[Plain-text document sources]
....

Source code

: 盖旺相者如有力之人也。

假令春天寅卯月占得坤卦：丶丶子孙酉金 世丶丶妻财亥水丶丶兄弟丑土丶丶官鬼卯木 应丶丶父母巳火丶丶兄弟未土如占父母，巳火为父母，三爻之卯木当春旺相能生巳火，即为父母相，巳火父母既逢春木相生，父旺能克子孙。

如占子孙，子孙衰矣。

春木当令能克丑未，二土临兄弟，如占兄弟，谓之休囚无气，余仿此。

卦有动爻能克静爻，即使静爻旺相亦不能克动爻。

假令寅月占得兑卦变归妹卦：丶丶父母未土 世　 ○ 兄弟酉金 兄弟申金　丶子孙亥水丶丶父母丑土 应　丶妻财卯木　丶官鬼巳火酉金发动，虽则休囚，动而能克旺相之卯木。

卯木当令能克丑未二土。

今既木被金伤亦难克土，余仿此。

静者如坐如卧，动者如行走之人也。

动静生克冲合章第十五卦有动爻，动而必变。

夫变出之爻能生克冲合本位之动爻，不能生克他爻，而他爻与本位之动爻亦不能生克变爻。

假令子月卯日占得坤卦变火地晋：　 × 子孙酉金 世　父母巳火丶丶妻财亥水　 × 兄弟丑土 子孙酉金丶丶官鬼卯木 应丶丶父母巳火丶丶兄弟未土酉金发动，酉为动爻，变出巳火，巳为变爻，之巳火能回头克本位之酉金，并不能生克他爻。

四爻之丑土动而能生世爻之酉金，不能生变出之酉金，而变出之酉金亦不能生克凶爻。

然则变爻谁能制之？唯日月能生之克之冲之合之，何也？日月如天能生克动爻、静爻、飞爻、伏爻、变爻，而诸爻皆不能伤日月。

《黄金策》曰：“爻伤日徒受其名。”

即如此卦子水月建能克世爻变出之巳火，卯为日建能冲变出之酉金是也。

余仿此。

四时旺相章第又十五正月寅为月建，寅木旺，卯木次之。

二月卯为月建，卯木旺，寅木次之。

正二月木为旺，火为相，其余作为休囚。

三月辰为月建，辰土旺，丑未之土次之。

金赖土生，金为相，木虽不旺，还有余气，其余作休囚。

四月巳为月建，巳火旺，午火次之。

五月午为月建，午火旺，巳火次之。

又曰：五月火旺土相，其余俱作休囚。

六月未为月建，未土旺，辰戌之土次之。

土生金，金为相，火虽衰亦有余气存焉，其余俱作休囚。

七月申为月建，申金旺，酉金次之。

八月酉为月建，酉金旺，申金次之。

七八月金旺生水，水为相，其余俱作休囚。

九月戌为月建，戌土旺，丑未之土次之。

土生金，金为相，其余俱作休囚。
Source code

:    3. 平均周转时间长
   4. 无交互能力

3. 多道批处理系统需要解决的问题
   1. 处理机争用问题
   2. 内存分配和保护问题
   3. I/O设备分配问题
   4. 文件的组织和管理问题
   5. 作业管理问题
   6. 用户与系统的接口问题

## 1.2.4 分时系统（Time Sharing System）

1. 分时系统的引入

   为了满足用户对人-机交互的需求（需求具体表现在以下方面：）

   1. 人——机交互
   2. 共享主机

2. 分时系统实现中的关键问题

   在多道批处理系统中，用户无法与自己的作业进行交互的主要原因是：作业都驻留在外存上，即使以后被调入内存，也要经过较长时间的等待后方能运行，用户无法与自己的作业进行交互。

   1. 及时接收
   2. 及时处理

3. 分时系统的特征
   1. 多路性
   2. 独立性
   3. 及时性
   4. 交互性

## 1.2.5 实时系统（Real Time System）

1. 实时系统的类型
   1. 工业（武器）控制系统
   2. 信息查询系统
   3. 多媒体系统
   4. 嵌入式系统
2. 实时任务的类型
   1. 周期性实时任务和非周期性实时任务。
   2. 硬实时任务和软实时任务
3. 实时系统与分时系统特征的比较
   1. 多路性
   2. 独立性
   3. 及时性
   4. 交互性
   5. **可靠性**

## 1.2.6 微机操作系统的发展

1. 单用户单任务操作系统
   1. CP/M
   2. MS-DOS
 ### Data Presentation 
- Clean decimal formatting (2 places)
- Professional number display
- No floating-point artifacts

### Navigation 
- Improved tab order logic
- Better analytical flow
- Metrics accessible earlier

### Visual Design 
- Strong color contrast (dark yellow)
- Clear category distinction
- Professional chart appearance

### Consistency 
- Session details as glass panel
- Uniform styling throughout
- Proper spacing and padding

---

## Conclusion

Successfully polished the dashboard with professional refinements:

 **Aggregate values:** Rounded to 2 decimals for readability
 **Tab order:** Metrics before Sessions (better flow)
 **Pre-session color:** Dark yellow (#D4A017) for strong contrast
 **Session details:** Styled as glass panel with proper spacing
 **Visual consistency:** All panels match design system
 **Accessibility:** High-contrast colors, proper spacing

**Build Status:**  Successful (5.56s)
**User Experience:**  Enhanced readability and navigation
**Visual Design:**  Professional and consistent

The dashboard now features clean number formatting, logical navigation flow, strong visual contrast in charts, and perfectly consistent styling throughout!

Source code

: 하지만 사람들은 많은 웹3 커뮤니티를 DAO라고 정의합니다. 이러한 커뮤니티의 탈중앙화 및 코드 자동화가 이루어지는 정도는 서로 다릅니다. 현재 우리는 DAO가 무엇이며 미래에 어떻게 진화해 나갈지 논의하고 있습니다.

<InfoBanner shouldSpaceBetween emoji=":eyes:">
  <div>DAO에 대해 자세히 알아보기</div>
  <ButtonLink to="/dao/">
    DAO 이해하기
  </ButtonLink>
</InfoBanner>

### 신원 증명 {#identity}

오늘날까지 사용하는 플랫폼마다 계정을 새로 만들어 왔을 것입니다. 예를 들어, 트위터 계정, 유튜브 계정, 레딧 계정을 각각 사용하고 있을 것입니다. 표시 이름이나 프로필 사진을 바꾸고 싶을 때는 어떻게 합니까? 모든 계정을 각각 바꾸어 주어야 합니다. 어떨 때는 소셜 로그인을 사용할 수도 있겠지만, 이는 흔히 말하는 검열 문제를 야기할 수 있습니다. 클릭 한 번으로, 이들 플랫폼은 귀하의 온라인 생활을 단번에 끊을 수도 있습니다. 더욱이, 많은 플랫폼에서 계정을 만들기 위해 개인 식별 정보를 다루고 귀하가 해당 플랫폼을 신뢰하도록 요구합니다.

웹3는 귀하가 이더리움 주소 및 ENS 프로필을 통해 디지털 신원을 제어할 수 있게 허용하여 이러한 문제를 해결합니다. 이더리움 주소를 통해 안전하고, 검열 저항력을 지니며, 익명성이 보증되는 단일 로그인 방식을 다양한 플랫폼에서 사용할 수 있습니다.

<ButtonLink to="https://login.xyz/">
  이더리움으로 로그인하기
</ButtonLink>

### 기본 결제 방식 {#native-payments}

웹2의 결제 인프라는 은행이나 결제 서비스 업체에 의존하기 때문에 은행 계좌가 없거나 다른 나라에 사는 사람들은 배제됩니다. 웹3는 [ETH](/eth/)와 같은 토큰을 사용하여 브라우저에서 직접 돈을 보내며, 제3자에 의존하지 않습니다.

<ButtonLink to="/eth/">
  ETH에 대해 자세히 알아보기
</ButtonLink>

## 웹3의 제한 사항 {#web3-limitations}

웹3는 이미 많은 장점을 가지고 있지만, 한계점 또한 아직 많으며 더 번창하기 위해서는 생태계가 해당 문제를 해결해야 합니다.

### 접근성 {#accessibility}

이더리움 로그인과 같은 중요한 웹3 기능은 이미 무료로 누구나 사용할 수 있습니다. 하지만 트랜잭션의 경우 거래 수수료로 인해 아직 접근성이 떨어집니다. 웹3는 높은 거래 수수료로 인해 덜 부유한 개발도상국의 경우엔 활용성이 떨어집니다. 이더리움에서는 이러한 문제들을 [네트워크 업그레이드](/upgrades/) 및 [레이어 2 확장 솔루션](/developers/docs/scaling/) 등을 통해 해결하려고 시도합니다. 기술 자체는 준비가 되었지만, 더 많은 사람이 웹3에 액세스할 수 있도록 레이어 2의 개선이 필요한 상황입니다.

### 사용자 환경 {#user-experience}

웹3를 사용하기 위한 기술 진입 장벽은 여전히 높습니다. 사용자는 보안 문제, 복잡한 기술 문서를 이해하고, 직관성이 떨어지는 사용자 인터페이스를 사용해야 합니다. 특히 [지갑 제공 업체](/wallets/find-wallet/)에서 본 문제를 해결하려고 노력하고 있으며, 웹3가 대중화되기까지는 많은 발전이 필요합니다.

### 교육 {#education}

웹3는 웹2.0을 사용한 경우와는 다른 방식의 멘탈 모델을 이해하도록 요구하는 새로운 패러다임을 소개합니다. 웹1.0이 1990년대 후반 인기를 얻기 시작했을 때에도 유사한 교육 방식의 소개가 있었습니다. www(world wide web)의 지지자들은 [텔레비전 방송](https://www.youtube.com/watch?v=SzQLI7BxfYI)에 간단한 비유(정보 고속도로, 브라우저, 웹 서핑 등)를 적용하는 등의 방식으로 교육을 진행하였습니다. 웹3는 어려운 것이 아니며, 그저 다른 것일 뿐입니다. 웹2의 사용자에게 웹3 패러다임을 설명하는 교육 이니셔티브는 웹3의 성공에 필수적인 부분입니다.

....

Your reply should hold only the lines from the first line of the records through the one with "2. 分时系统实现中的关键问题", reproduced word for word.

Source code

: 盖旺相者如有力之人也。

假令春天寅卯月占得坤卦：丶丶子孙酉金 世丶丶妻财亥水丶丶兄弟丑土丶丶官鬼卯木 应丶丶父母巳火丶丶兄弟未土如占父母，巳火为父母，三爻之卯木当春旺相能生巳火，即为父母相，巳火父母既逢春木相生，父旺能克子孙。

如占子孙，子孙衰矣。

春木当令能克丑未，二土临兄弟，如占兄弟，谓之休囚无气，余仿此。

卦有动爻能克静爻，即使静爻旺相亦不能克动爻。

假令寅月占得兑卦变归妹卦：丶丶父母未土 世　 ○ 兄弟酉金 兄弟申金　丶子孙亥水丶丶父母丑土 应　丶妻财卯木　丶官鬼巳火酉金发动，虽则休囚，动而能克旺相之卯木。

卯木当令能克丑未二土。

今既木被金伤亦难克土，余仿此。

静者如坐如卧，动者如行走之人也。

动静生克冲合章第十五卦有动爻，动而必变。

夫变出之爻能生克冲合本位之动爻，不能生克他爻，而他爻与本位之动爻亦不能生克变爻。

假令子月卯日占得坤卦变火地晋：　 × 子孙酉金 世　父母巳火丶丶妻财亥水　 × 兄弟丑土 子孙酉金丶丶官鬼卯木 应丶丶父母巳火丶丶兄弟未土酉金发动，酉为动爻，变出巳火，巳为变爻，之巳火能回头克本位之酉金，并不能生克他爻。

四爻之丑土动而能生世爻之酉金，不能生变出之酉金，而变出之酉金亦不能生克凶爻。

然则变爻谁能制之？唯日月能生之克之冲之合之，何也？日月如天能生克动爻、静爻、飞爻、伏爻、变爻，而诸爻皆不能伤日月。

《黄金策》曰：“爻伤日徒受其名。”

即如此卦子水月建能克世爻变出之巳火，卯为日建能冲变出之酉金是也。

余仿此。

四时旺相章第又十五正月寅为月建，寅木旺，卯木次之。

二月卯为月建，卯木旺，寅木次之。

正二月木为旺，火为相，其余作为休囚。

三月辰为月建，辰土旺，丑未之土次之。

金赖土生，金为相，木虽不旺，还有余气，其余作休囚。

四月巳为月建，巳火旺，午火次之。

五月午为月建，午火旺，巳火次之。

又曰：五月火旺土相，其余俱作休囚。

六月未为月建，未土旺，辰戌之土次之。

土生金，金为相，火虽衰亦有余气存焉，其余俱作休囚。

七月申为月建，申金旺，酉金次之。

八月酉为月建，酉金旺，申金次之。

七八月金旺生水，水为相，其余俱作休囚。

九月戌为月建，戌土旺，丑未之土次之。

土生金，金为相，其余俱作休囚。
Source code

:    3. 平均周转时间长
   4. 无交互能力

3. 多道批处理系统需要解决的问题
   1. 处理机争用问题
   2. 内存分配和保护问题
   3. I/O设备分配问题
   4. 文件的组织和管理问题
   5. 作业管理问题
   6. 用户与系统的接口问题

## 1.2.4 分时系统（Time Sharing System）

1. 分时系统的引入

   为了满足用户对人-机交互的需求（需求具体表现在以下方面：）

   1. 人——机交互
   2. 共享主机

2. 分时系统实现中的关键问题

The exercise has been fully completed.